Cette femme de 31 ans est alors une infirmière confirmée qui a débuté dans le métier bien loin de son albanais natal en 1911 au Maroc à l’hôpital Saint-Martin de Casablanca. Elle a quitté son statut d’infirmière professionnelle dès août 1914 pour effectuer un service bénévole pendant toute la durée de la guerre. C’est à ce moment là qu’elle incorpore l’Union des Femmes de France, une des trois sociétés de la Croix rouge française, la plus populaire. Elle se démarque ainsi de la SSBM (Société de Secours aux Blessés Militaires) et surtout de l’aristocratique ADF (Association des Dames de France).
Son parcours d’infirmière de guerre va d’abord la conduire de 1914 à 1916 dans de nombreux hôpitaux du front occidental (Bruxelles, Lille, Nancy, Compiègne) où elle soigne la plupart du temps les contagieux. Partout on relève son zèle et son dévouement.
Est-ce ces qualités ou sa capacité à se retrouver à la tête d’unités de 80 à 100 lits qui la qualifie pour partir en Roumanie avec la Mission militaire française en octobre 1916.
Pourquoi un départ si loin de la France et que va faire cette mission en Roumanie ? Ce pays qui vient de rentrer en guerre à nos côtés se trouve aux prises avec les armées des empires centraux (Autriche-Hongrie et Allemagne). La mission française va apporter à l’armée roumaine une aide logistique indispensable d’autant plus indispensable que la Roumanie voit son front enfoncé. C’est au cours de cet épisode dramatique que Clémence Brunet va faire preuve d’un remarquable courage dont nous avons un aperçu à la lecture de la citation qui accompagne sa médaille d’honneur des épidémies en avril 1917 « A fait preuve d’un grand dévouement et d’une complète abnégation dans les différents services des hôpitaux de Bucarest, Braïla, Galatz et Jassy, où elle a été affectée. S’est particulièrement distinguée en prodiguant ses soins aux malades atteints de typhus exanthématique pendant l’épidémie qui a sévi à Jassy en février-avril 1917 ».

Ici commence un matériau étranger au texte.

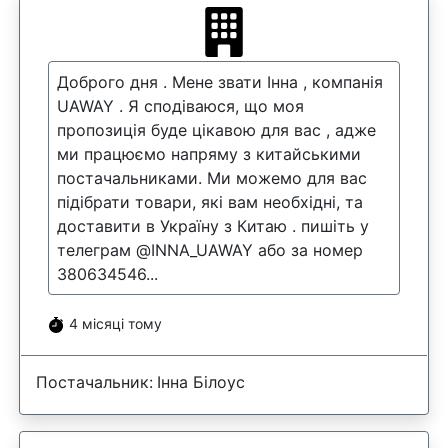
Доброго дня . Мене звати Інна , компанія
UAWAY . Я сподіваюся, що моя
пропозиція буде цікавою для вас , адже
ми працюємо напряму з китайськими
постачальниками. Ми можемо для вас
підібрати товари, які вам необхідні, та
доставити в Україну з Китаю . пишіть у
телеграм @INNA_UAWAY або за номер
380634546...
4 місяці тому
Постачальник:
Інна Білоус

Le récit de son séjour effroyablement dangereux à Jassy mérite un plus long développement que nous nous proposons d’aborder une autre fois. Il suffit de savoir qu’elle ne quitte ce lieu qu’à la dernière extrémité pour partir terminer son service d’infirmière de guerre sur le front italien. Elle est envoyée en septembre 1917 à l’hôpital français de Livourne où elle va assurer le service de la salle d’opération et de pansements avec une compétence absolue, un dévouement de tous les instants toujours prête à rendre service et à seconder ses collègues. En 1919, elle est toujours en Italie et s’occupe d’une unité de 80 lits pour soigner les malades atteints de la grippe, la fameuse grippe espagnole qui allait faire plus de 274 000 morts dans la péninsule et toucher un italien sur sept. Le directeur de l’hôpital la voit partir à regret, appelée « chez elle par des raisons impérieuses ». De retour en Savoie, on la retrouve très vite en activité dans un hôpital temporaire n°103 de Chambéry où elle dirige une unité d’une centaine de lits.

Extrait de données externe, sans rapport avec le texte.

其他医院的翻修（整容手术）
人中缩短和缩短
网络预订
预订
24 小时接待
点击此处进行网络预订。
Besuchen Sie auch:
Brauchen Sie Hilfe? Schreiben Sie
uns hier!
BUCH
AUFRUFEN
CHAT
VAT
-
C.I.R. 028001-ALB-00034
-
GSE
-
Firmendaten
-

Cette « courageuse Femme de France » comme on la nomme dans l’article du « Journal du Commerce » de février 1918 fait partie de l’immense cohorte des oubliées de l’histoire que sont les femmes de la Grande Guerre.
Clémence Brunet avait reçu de nombreuses médailles attestant de son courage et de son dévouement, un siècle plus tard on peut penser qu’il lui manque peut-être une dernière distinction, celle de voir une rue de son village natal porter son nom.